Selected text:
This singular temporality as lyrical disruption is further explored as the collection continues. The two poems that follow "Hymn for Lanie Poo" in Preface, "In Memory of Radio" and "Look for You Yesterday, Here You Come Today," dwell on Baraka's relation to popular culture during the early sixties. "In Memory of Radio" reminisces about the radio shows that Baraka listened to as a kid with the first line pondering "Who has ever stopped to think of the divinity of Lamont Cranston?" in reference to the protagonist of the pulp novel-turn-radio drama The Shadow. "Look for You Yesterday" extends this perspective by addressing comic books, but also acknowledging a "maudlin nostalgia."49 Together, these poems theorize Baraka's nostalgia for the popular culture of his childhood as it operates in relation to his moment of writing. However, these poems transform nostalgia by putting it in conversation with blues music already evoked by the allusion to Count Basie in the poem's title.

The conversation between blues and popular culture illustrates the forms of genre attachment through which Baraka's nostalgia develops. His nostalgic attachment to genre instills a historic stasis upon these poems where the question of "When will world war two be over?" returns as an incapacity to manage the social upheaval of the sixties an incapacity which insists that "THERE MUST BE A LONE RANGER!!!" to confer the old order that is longed for. "All the lovely things I've known have disappeared," Baraka confesses in "Look Here for You Yesterday," seemingly embracing a nostalgic mood that cannot find valuable attachments in the present. However, his embrace of nostalgia is duplicitous, as is the love Baraka proffers for these disappeared things; "In Memory of Radio" communicates a suspicion about this word:

& Love is an evil word.
Turn it backwards/see, see what I mean?
An evol word. & besides
who understands it?
I certainly wouldn't like to go out on that kind of limb.50

As playful and jejune as his reversal of the word is, it signals a profound awareness of the forms of attachment, the kinds of limbs, upon which his nostalgia rests. Baraka shows that there is a flip side to the word "love" (his emphasis is on the signifier) which reveals the attachment that these genres enable. As exhibiting evil, this flip side shows how forms of attachment can modulate their visibility, much like the protagonist of The Shadow:

What was it he used to say (after the transformation, when he was safe & invisible & the unbelievers couldn't throw stones?) "Heh, heh, heh, Who knows what evil lurks in the hearts of men? The Shadow knows."51

Along with the reversal of evol/evil into love and vice versa, The Shadow's knowledge of the intimate attachments "of men" evokes not only the material properties of shadow, but of the medium through which this content is broadcast.

Directive:
Pick up the passage on Baraka's nostalgia for radio and comic books after its last sentence and carry it forward.

Supplied data:
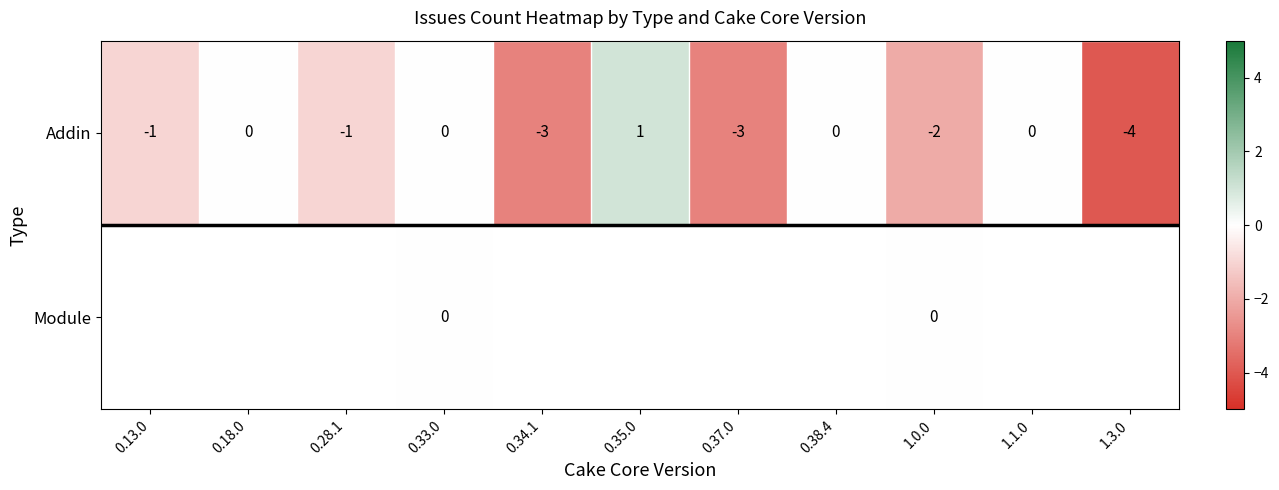

How many categories are shown in the chart?

11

Result for this task:
Radio waves come to symbolize the infrastructural invisibility of this evil/love that coordinates Baraka's nostalgia. Their reach is portrayed as near ubiquitous. Baraka's question about "the divinity of Lamont Cranston" implies that, even if not everyone has thought about it, everyone might have because everyone was listening to the radio, albeit to another station: "(Only Jack Kerouac, that I know of: & me. / The rest of you probably had on WCBS and Kate Smith, / Or something equally unattractive.)"52 That Baraka addresses this "rest of you" as completing a whole suggests that radio itself inaugurates a social space, generating its publics through a criterion that Michael Warner describes as "stranger-relationality": unlike the manifest positive content of the nation, a public "unites strangers through participation alone."53 Baraka explores such stranger-relationality by considering the stakes of aesthetic attention as collectively binding.

Comic books, on the other hand, emblematize his understanding of commodity circulation as another collective bond. A similar scene of sociality resulting from the space generated by the circulation of popular mass media takes place in "Look Here for You Yesterday":

People laugh when I tell them about Dickie Dare!
What is one to do in an alien planet
where the people breath New Ports?
Where is my space helmet, I sent for it
3 lives ago...when there were box tops.

What happened to box tops??

O, God...I must have a belt that glows green
in the dark. Where is my Captain Midnight decoder??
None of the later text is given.